Vous venez à peine de fêter vos 32 ans et pourtant vous êtes présent depuis le début des années 90. Quand comptez-vous vous arrêter ?

Quand je regarde ma carrière, je pense être plus vieux ! J’ai vécu tellement de belles choses. Et pourtant, je ne compte pas m’arrêter. Mon fils vient tout juste d’intégrer la Réserve de l’Ajax et mon rêve est de jouer en équipe Première avec lui. Si j’y arrive, je penserai à tirer un trait sur le football. Je suis persuadé que si un jour, je souhaite retourner à l’Ajax pour réaliser ce rêve, les dirigeants m’accueilleraient sans hésiter.

Vos deux autres fils, Wambertinho et Wanderson, évoluent en catégorie de jeunes à l’Ajax. Pourquoi ne pas avoir choisi de les inscrire dans un de nos clubs ?

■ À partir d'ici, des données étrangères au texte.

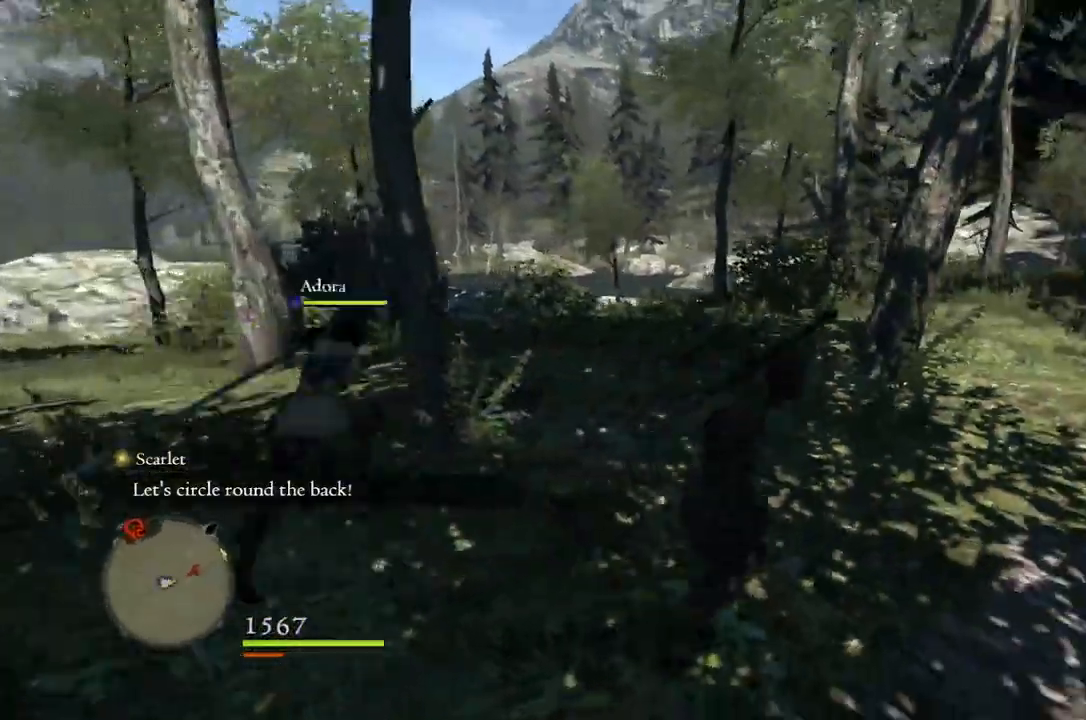
{"buttons": [], "left_stick": "up", "right_stick": "center", "events": [[83, "left_stick", "up-right"], [183, "right_stick", "center"], [267, "left_stick", "up"]]}
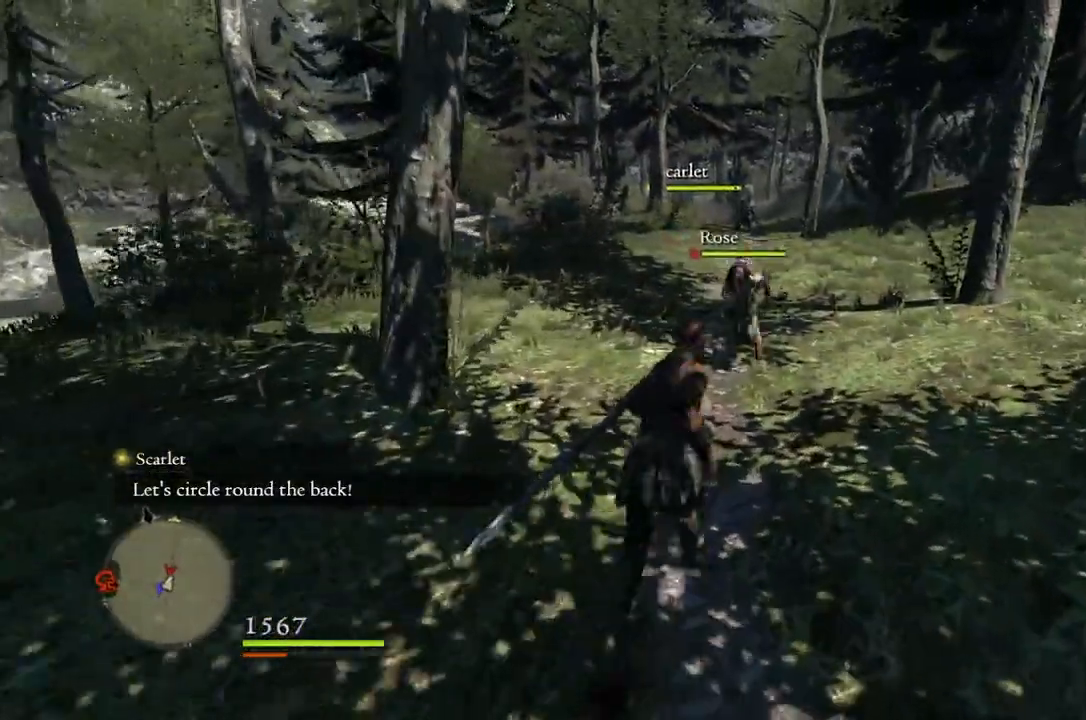
{"buttons": [], "left_stick": "up", "right_stick": "center", "events": []}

C’est une question de formation. C’est incomparable avec ce qui se fait chez nous. En plus de vous encadrer et de vous apprendre parfaitement les bases du football, on vous fait plus facilement confiance. Regardez Rafael van der Vaart ; j’ai joué en Ligue des Champions avec lui alors qu’il avait à peine 17 ans. En Belgique, les jeunes baissent les bras parce qu’en leur proposant des contrats ridicules, on leur montre indirectement qu’on ne compte pas vraiment sur eux. Dans ces conditions, beaucoup arrêtent ou se tournent vers la Hollande. Quand je vois l’exemple de Thomas Vermaelen, titulaire à l’Ajax, je me dis qu’il y a beaucoup de gâchis dans nos clubs.

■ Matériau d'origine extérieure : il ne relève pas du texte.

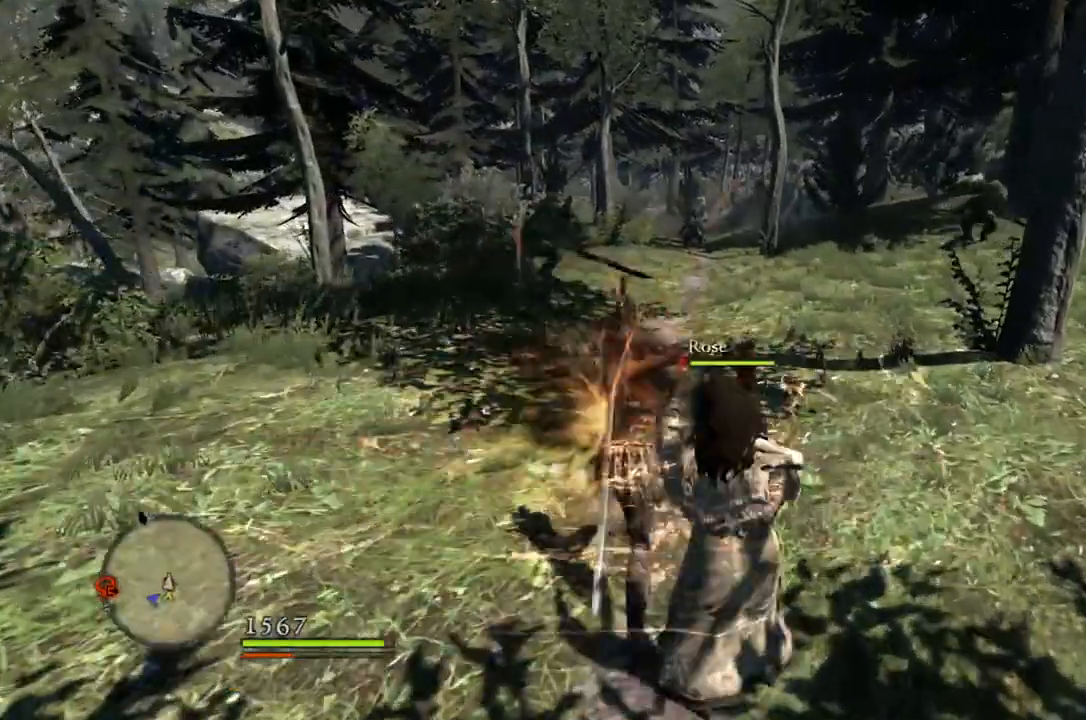
{"buttons": [], "left_stick": "up", "right_stick": "down-right", "events": [[350, "right_stick", "down-right"]]}
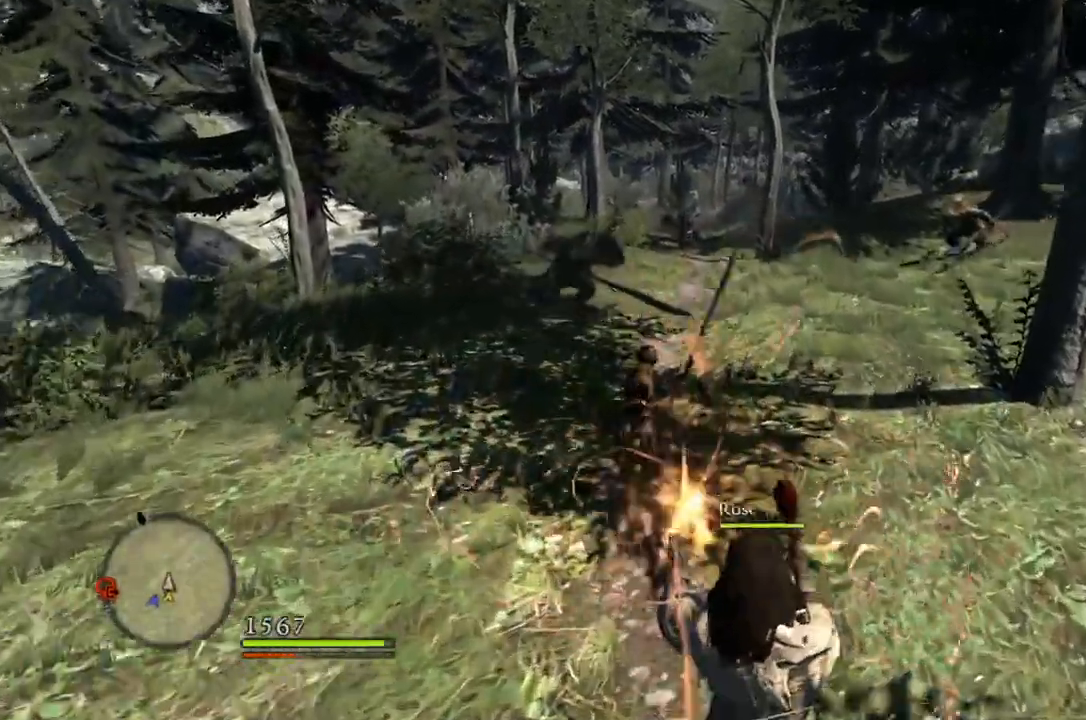
{"buttons": [], "left_stick": "up", "right_stick": "center", "events": [[50, "right_stick", "center"]]}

En dehors du peu de confiance qu’on leur accorde, où se situent les problèmes en matière de formation ?

La technique n’est pas notre point fort en Belgique. Quand je vois certains des formateurs de clubs dans lesquels je suis passé, je me pose des questions ! Il n’était pas rare qu’ils n’aient jamais joué au football ou alors à un niveau très bas. Quand Simon Tahamata était entraîneur des jeunes au Standard, les jeunes ont émergé, ils ont appris plein de petits trucs qui font la différence au haut niveau. Simon est à l’Ajax aujourd’hui…

C’est donc par la formation que l’équipe nationale sortira de son marasme.

Ça me fait mal au c£ur de voir les Diables jouer de la sorte. J’ai décidé tout récemment de suivre des cours pour être entraîneur. C’est ma femme, pourtant loin d’être une passionnée de foot, qui m’a convaincu. Après ma carrière, je compte m’impliquer auprès des jeunes, pour le bien de la Belgique. Déjà maintenant, je joue le coach auprès de mes fils en visionnant les vidéos de leurs matches que mon épouse filme. J’essaye de rectifier leur jeu de position, de leur apporter mon expérience.

Que reste-t-il du trio magique de Seraing Edmilson-Isaias-Wambi ?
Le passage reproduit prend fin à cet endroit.